One of Minnesota’s nicknames, “the Land of 10,000 Lakes,” is quite ironic, considering its capital building has 10,000 cracks.
Though the Minnesota State Capitol may not actually have that many cracks, MinnPost reports that it does have enough structural damage, general wear, and outdated facilities to warrant a total restoration. The restoration is currently underway in Saint Paul after commencing in 2013 — and after having been toyed around with by legislators and state officials for 30 some-odd years.
The Minnesota State Capitol was built in 1905 when Theodore Roosevelt was President and when a young Upton Sinclair began to serialize his novel, The Jungle. It was then, and still is, considered to be one of the most impressive and gorgeous state capitol buildings in the nation. The 378,825 square-foot building hosts 201 state legislators, the governor and attorney general, more than 370 events, 13,000 tours, and 120,000 public visitors every year. The building has the second largest self-supported marble dome in the world, beating out St. Peter’s Basilica and second only to the Taj Mahal. It is also well-known for the “Progress of the State,” a massive statue of a quadriga (or a Roman chariot pulled by four horses) that sits in front of the building’s main entrance.

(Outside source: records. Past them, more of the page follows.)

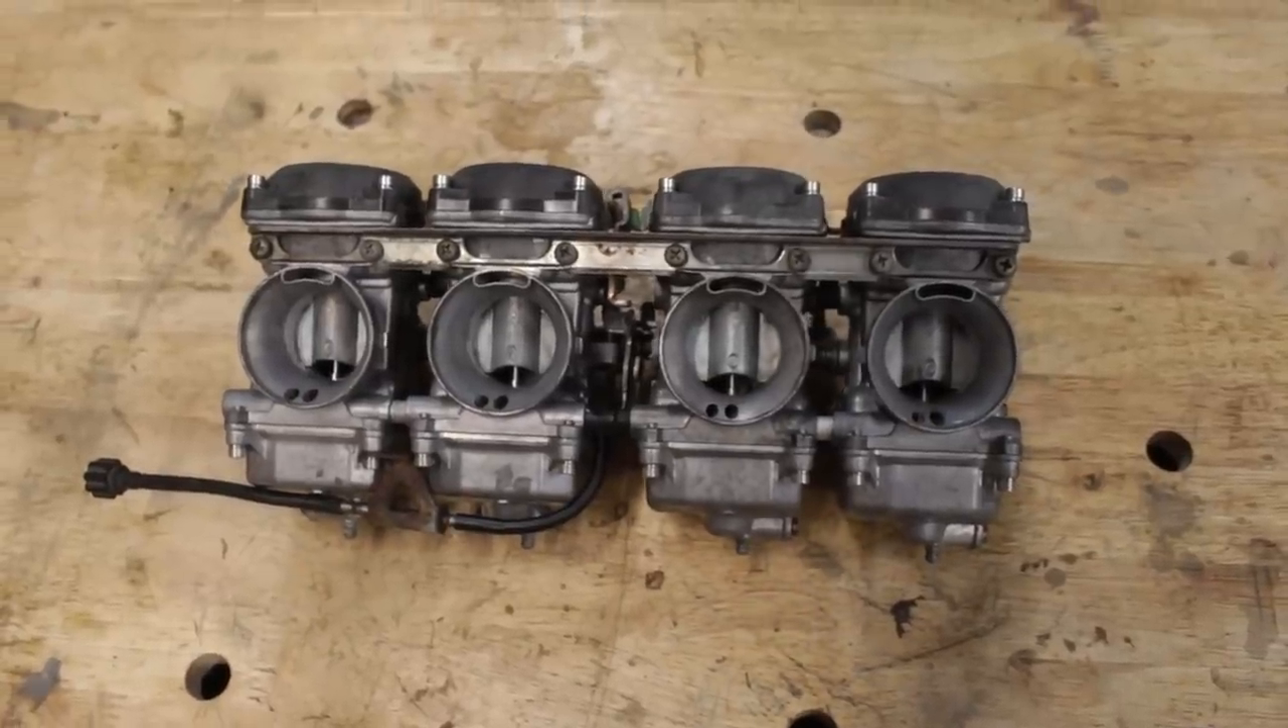Now all that's left is to get these carbs on the bike and see if it'll run.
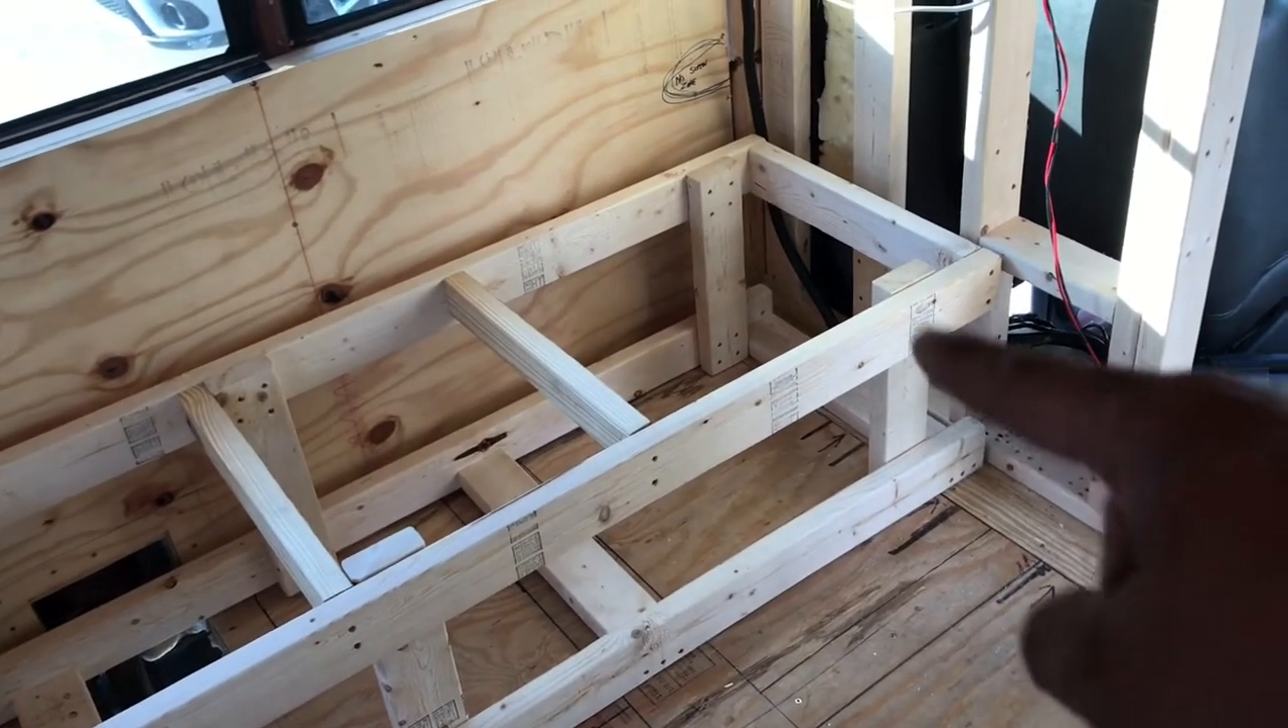I went ahead and put the legs on before I got out of here just because I was a little excited.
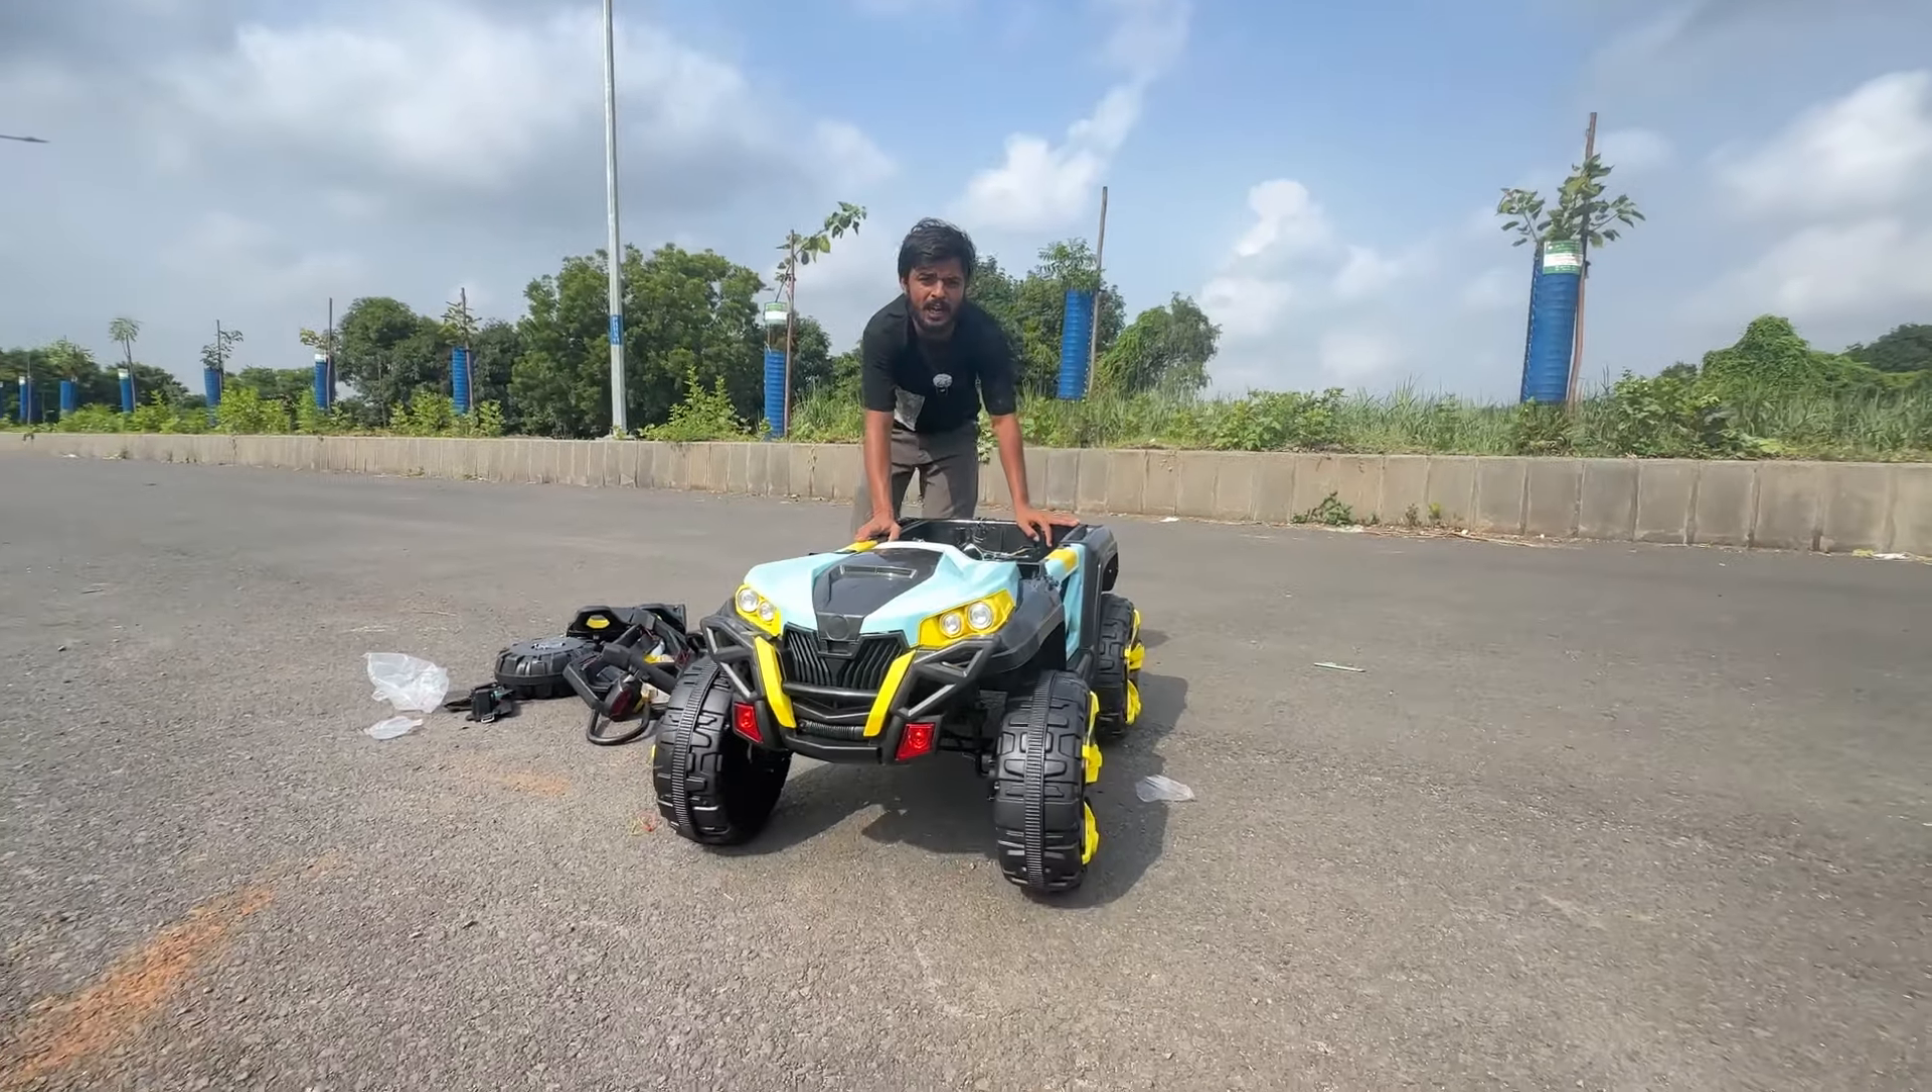जैसे कि आप देख रहे हो हमने टायर लगा दिया है।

Still, an impressive structure necessitates impressive repairs. The pricetag for the restoration amounts to $272.7 million after three years’ worth of state funding. Slated to be completed in 2017, the restoration will cover everything from the cracked marble to the antiquated heating and electric systems to adding a women’s bathroom, which was not included in the pre-suffrage construction.
Most of the building will be closed off to legislators, government officials, and the public alike, which will inevitably cause some discomfort. Still, the restoration is considered necessary due to the building’s slowly but noticeable dilapidation. Though the state had been considering the idea of restoration for nearly three decades, it was finally implemented a few years ago when a large chunk of stone fell off the building. The Minnesota Capitol Preservation Commission was gathered in 2011, and starting in 2012, the legislature allotted funds for the project for three consecutive years.

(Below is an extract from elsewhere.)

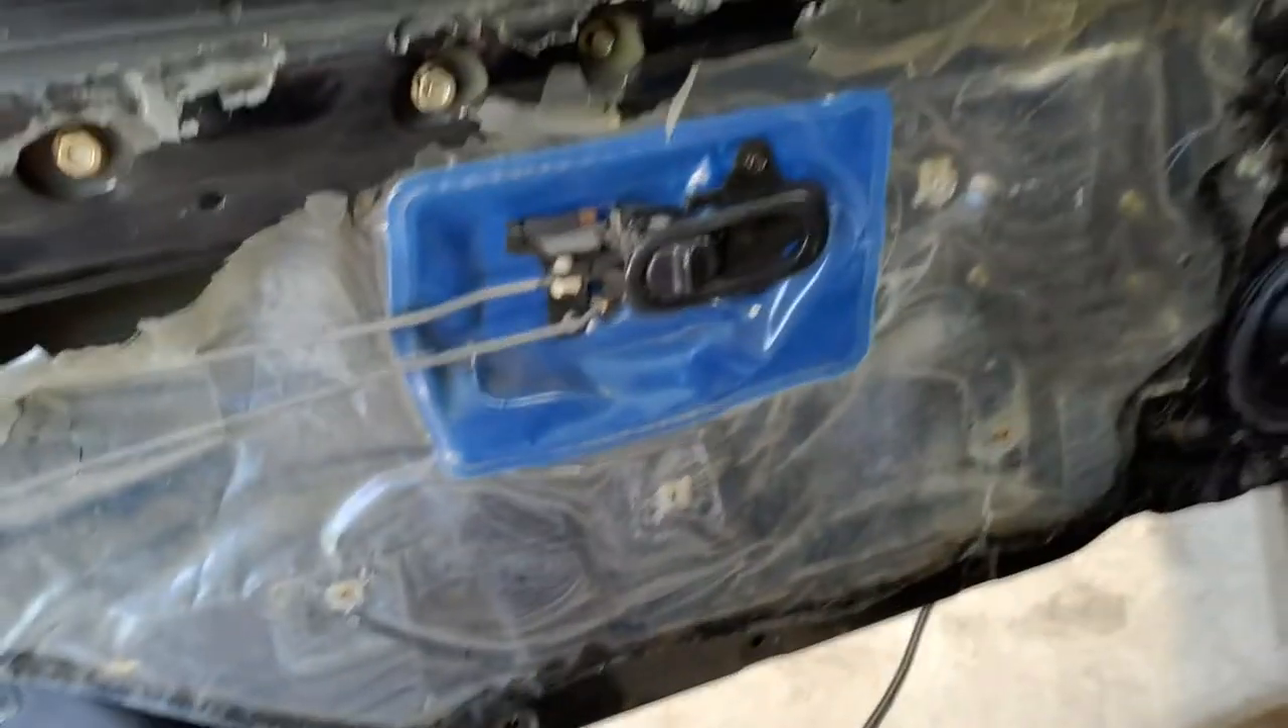So we've exposed our little vapor barrier.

The construction material of the building is composed of 16 different kinds of marble, including marble from a quarry in Minnesota itself as well as Minnesotan limestone and granite.

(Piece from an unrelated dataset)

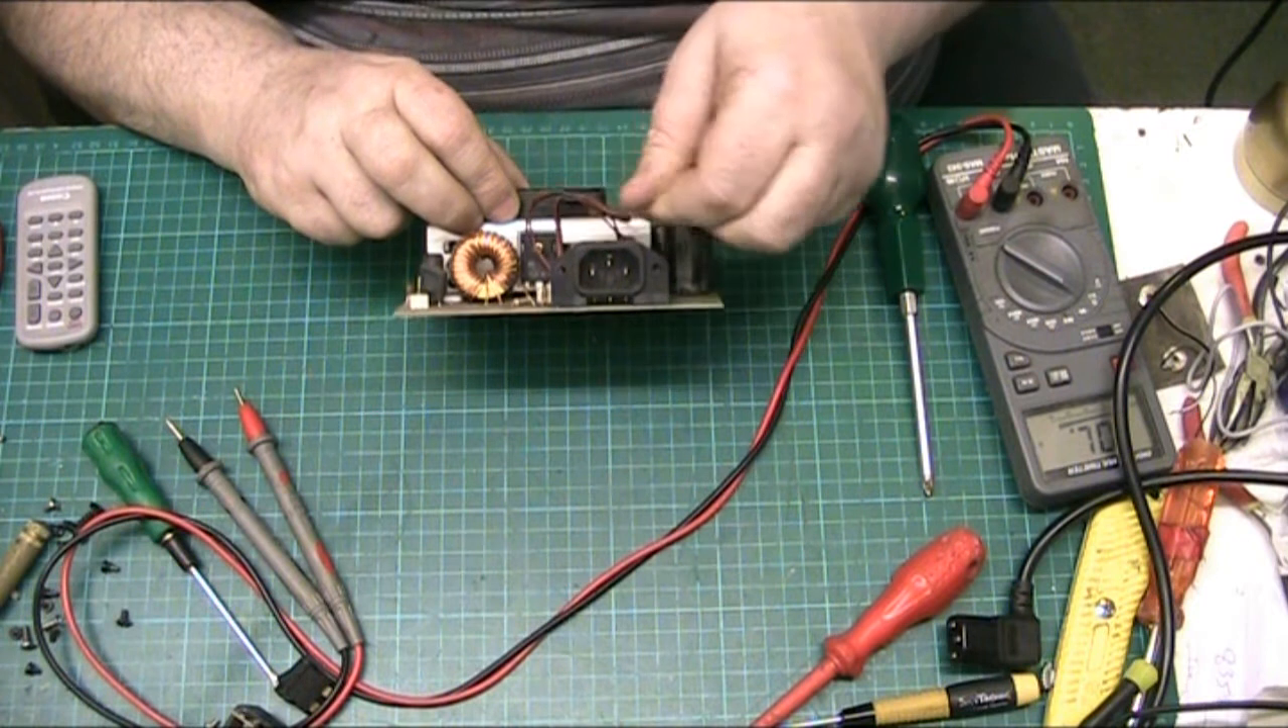We have the power supply main board removed from the case.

“Limestone from local quarries in Minnesota will be used throughout the interior of the capitol,” says David Hadidian, Owner, Bay Shore Cleaning & Restoration. “The dome will consist of Georgia White Marble. Georgia White Marble found its name from quarries in the state of Georgia. It’s an exquisite looking marble and became one of the world’s most sought after stones. While its name is derived from its original unearthing in the hills of Georgia, it is however formed in quarries all over the world. One such quarry is located in the state of Minnesota where 1400 cubic feet of marble will be purchased and fabricated into 12 large blocks to form the capitol dome.”
Though minor repair work has been done on-and-off for three decades, this latest restoration is a massive overhaul of not just the structure but the systems in place: mechanical, electrical, plumbing, telephones, Internet, etc. It will also touch up painting and fixtures and will add the glass-door elevators found in the original 1905 building that have since been replaced by contemporary metal ones.
“There’s hardly a pipe or anything else building that’s not going to be new,” said Rik Myhre, senior project manager with JE Dunn, the construction company leading the restoration.
In addition to restoring the building, JE Dunn will also expand it. The planned expansions include a basement-level public gathering room and expansions of the cafeteria. The Minnesota Historical Society will have a new public classroom to work with, and the building will be fully accessible to the disabled.
The restoration will also include plans to restore artwork housed in the building. Although those efforts are technically outside of the restoration’s domain, the legislature hopes to preserve old artwork as well as commission new pieces.
Though the restoration project has gone through political and bureaucratic obstacles over the years, it is well on its way and has already received full funding. The $272.7 million is considered to be the total amount of funding the project will receive, although state officials say there are back-up funds in case anything goes awry.
By 2017, many Minnesotans hope that the North Star State will shine a little brighter.